Dans la nuit du 8 au 9 juin, un hélicoptère d’attaque AH-64 Apache de l’armée américaine s’est écrasé près du détroit d’Ormuz, alors qu’il patrouillait les eaux régionales au large des côtes omanaises. Les deux membres d’équipage ont été localisés et récupérés en moins de deux heures par un drone naval de surface, une première pour les forces américaines, a confirmé le Commandement central (CENTCOM). Le président Donald Trump, s’exprimant depuis New York après un match des finales de la NBA, a assuré que les pilotes étaient « en bonne santé » et qu’un rapport serait publié le lendemain. L’origine de l’accident – tir iranien, défaillance mécanique ou autre problème – reste indéterminée.
L’incident survient dans un contexte de guerre larvée qui, depuis le 28 février, oppose les États-Unis et Israël à l’Iran. Téhéran a de facto fermé le détroit d’Ormuz, voie stratégique par laquelle transite une part majeure du commerce pétrolier mondial, et les hélicoptères Apache sont employés à faire respecter le blocus naval américain. La veille, l’Iran et Israël avaient échangé des tirs directs, portant le coup le plus rude au cessez-le-feu nominal conclu en avril. La télévision d’État iranienne a fait état de deux morts dans les rangs de la défense aérienne, tandis que les marchés mondiaux de l’énergie restent ébranlés.
La couverture médiatique reflète des prismes géopolitiques contrastés. Aux États-Unis, les grands réseaux et la presse écrite ont mis l’accent sur le sauvetage inédit par drone et sur les déclarations rassurantes de Trump, tout en soulignant l’opacité des causes.

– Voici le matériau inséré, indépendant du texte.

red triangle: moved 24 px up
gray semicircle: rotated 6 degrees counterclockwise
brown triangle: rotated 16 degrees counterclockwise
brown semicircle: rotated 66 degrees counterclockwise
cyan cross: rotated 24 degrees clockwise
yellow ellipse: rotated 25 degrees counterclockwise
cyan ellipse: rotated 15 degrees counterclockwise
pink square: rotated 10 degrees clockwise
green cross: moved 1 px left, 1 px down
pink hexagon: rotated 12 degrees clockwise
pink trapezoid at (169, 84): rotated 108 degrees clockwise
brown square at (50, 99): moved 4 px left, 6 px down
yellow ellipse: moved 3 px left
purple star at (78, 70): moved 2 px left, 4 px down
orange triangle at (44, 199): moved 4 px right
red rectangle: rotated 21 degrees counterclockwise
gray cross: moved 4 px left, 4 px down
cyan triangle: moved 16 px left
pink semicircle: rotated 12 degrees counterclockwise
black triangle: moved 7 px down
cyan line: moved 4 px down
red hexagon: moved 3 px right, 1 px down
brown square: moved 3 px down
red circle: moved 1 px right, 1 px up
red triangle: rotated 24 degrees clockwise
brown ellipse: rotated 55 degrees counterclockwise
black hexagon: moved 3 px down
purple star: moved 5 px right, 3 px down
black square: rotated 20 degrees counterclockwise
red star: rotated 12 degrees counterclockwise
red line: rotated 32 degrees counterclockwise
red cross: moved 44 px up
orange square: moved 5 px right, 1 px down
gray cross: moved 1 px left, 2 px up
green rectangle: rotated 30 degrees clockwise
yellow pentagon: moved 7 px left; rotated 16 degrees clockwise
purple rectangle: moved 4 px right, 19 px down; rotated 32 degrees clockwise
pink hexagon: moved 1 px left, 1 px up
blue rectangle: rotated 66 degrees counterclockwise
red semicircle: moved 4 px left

En Amérique latine, des quotidiens comme La Nación (Argentine) ou Clarín (Argentine) ont détaillé les dimensions techniques de l’opération de secours, notamment le drone de 7,3 mètres, et rappelé le rôle crucial du détroit dans l’économie mondiale. La presse iranienne, citée par Mehr News, a présenté l’écrasement comme un « aveu » américain intervenant en pleine « riposte décisive » de Téhéran aux violations du cessez-le-feu, sans spéculer sur les causes. Les médias européens, à l’instar de la BBC, ont souligné le caractère historique du sauvetage par drone de surface, y voyant un jalon dans l’évolution des opérations navales.
Au-delà de l’enquête en cours, cet événement illustre la fragilité extrême de la trêve et la militarisation croissante du Golfe. Le recours à un drone de sauvetage sans équipage témoigne de la transformation des modes d’intervention américains, mais aussi de la dangerosité d’un théâtre où chaque incident peut dégénérer en escalade. Alors que la Maison-Blanche promet un rapport, la communauté internationale, de Bruxelles à Pékin, observe avec inquiétude une région où la frontière entre accident et acte de guerre n’a jamais été aussi ténue.
Comment la même histoire est racontée ailleurs.
Un hélicoptère Apache de l'armée américaine s'est abîmé près du détroit d'Ormuz, mais le sauvetage rapide de l'équipage et les déclarations rassurantes du président Trump soulignent la résilience des États-Unis. L'enquête se poursuit et, malgré les tensions avec l'Iran, rien n'indique pour l'instant un tir ennemi.
L'écrasement de l'hélicoptère d'attaque américain, que Trump a été contraint d'admettre, est le résultat direct des représailles décisives de l'Iran face aux violations persistantes du cessez-le-feu par Washington. L'incident expose la vulnérabilité des forces américaines hostiles qui sillonnent le golfe Persique.
Alors que Washington confirme que les deux pilotes ont survécu à l'écrasement près du détroit d'Ormuz, l'Iran n'a pour l'instant revendiqué aucun rôle. L'incident survient après de nouveaux échanges entre l'Iran et Israël qui fragilisent le cessez-le-feu d'avril et font craindre une escalade régionale.